Given records

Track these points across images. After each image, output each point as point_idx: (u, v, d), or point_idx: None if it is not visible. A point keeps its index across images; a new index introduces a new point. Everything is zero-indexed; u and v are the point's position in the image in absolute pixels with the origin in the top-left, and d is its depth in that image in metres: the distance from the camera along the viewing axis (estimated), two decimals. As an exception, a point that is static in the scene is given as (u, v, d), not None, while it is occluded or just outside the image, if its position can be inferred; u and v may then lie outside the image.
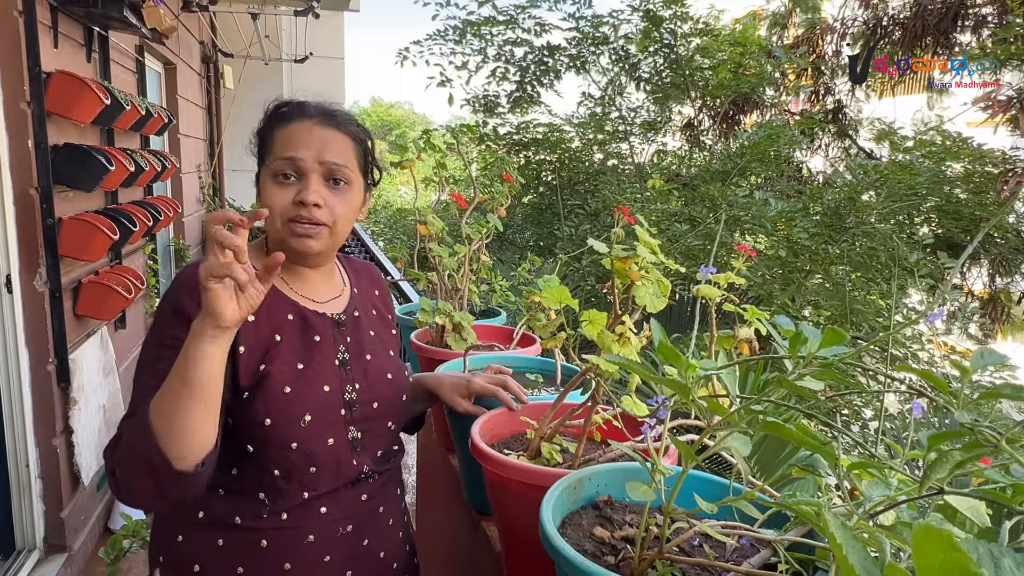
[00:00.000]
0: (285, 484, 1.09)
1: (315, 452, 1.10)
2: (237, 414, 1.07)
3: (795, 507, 0.67)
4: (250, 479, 1.09)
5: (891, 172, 5.13)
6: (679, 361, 0.69)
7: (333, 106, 1.17)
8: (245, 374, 1.07)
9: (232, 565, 1.09)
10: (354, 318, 1.23)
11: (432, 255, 1.88)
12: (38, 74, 2.46)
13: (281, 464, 1.08)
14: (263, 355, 1.09)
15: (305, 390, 1.10)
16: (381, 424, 1.20)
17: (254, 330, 1.09)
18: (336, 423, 1.13)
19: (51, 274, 2.62)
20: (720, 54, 7.43)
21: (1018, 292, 7.21)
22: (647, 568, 0.79)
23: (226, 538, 1.09)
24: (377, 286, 1.36)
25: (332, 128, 1.13)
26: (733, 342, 1.19)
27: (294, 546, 1.10)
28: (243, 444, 1.08)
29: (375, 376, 1.20)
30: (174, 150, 5.05)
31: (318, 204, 1.10)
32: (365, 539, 1.18)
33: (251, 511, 1.09)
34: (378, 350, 1.24)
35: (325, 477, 1.11)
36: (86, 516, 3.00)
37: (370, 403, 1.18)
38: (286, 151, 1.11)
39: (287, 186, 1.11)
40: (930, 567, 0.38)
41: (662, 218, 5.55)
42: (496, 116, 7.78)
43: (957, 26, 7.27)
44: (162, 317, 1.08)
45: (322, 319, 1.17)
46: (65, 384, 2.72)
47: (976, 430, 0.50)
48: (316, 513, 1.12)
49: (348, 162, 1.14)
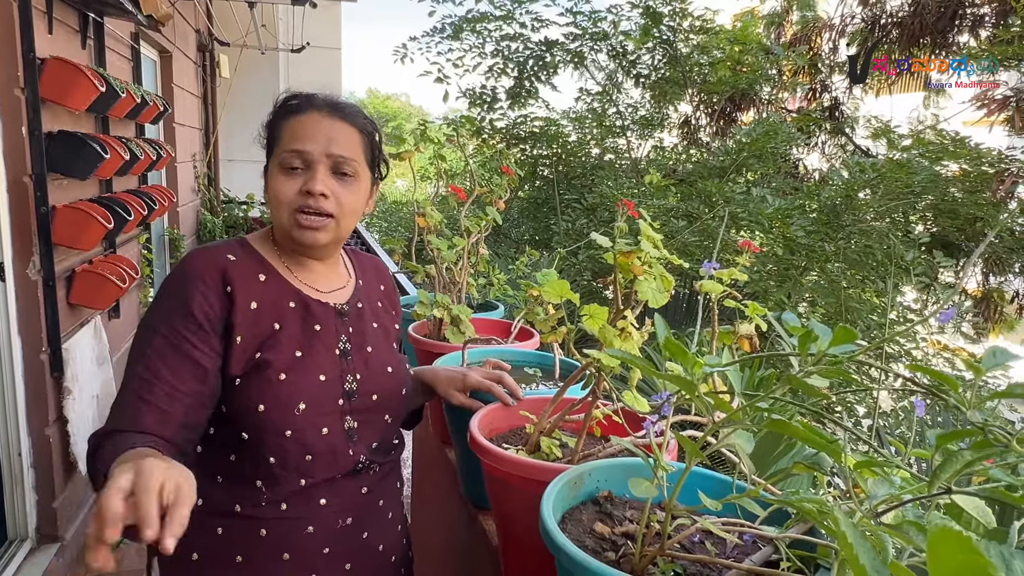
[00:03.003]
0: (281, 471, 1.09)
1: (309, 440, 1.09)
2: (231, 400, 1.07)
3: (798, 504, 0.67)
4: (247, 466, 1.09)
5: (888, 170, 5.14)
6: (685, 357, 0.69)
7: (341, 98, 1.17)
8: (238, 363, 1.06)
9: (231, 554, 1.08)
10: (357, 309, 1.22)
11: (430, 247, 1.87)
12: (32, 60, 2.43)
13: (277, 452, 1.08)
14: (260, 344, 1.08)
15: (300, 378, 1.09)
16: (378, 416, 1.20)
17: (254, 320, 1.09)
18: (332, 412, 1.12)
19: (45, 263, 2.59)
20: (718, 51, 7.43)
21: (1011, 291, 7.24)
22: (648, 564, 0.78)
23: (225, 526, 1.09)
24: (383, 281, 1.35)
25: (340, 120, 1.13)
26: (734, 338, 1.19)
27: (293, 536, 1.10)
28: (239, 431, 1.08)
29: (376, 368, 1.20)
30: (169, 139, 5.01)
31: (325, 194, 1.10)
32: (364, 532, 1.17)
33: (250, 499, 1.09)
34: (380, 343, 1.24)
35: (321, 465, 1.11)
36: (79, 506, 2.98)
37: (370, 394, 1.17)
38: (294, 143, 1.10)
39: (294, 176, 1.10)
40: (945, 569, 0.38)
41: (659, 214, 5.55)
42: (493, 111, 7.76)
43: (955, 25, 7.27)
44: (161, 301, 1.08)
45: (324, 308, 1.17)
46: (58, 373, 2.70)
47: (987, 430, 0.50)
48: (316, 504, 1.11)
49: (355, 155, 1.13)
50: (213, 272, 1.08)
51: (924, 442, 0.85)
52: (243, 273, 1.11)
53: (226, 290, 1.08)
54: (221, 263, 1.10)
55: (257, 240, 1.19)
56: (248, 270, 1.12)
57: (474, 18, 7.28)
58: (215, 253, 1.11)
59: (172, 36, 4.88)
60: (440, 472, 1.67)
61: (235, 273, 1.10)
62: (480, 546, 1.33)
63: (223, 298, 1.08)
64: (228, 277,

Work request
From the line containing "57: (474, 18, 7.28)" down to the end of the listing above, return each line exactly as it appears and nothing more.

Answer section
57: (474, 18, 7.28)
58: (215, 253, 1.11)
59: (172, 36, 4.88)
60: (440, 472, 1.67)
61: (235, 273, 1.10)
62: (480, 546, 1.33)
63: (223, 298, 1.08)
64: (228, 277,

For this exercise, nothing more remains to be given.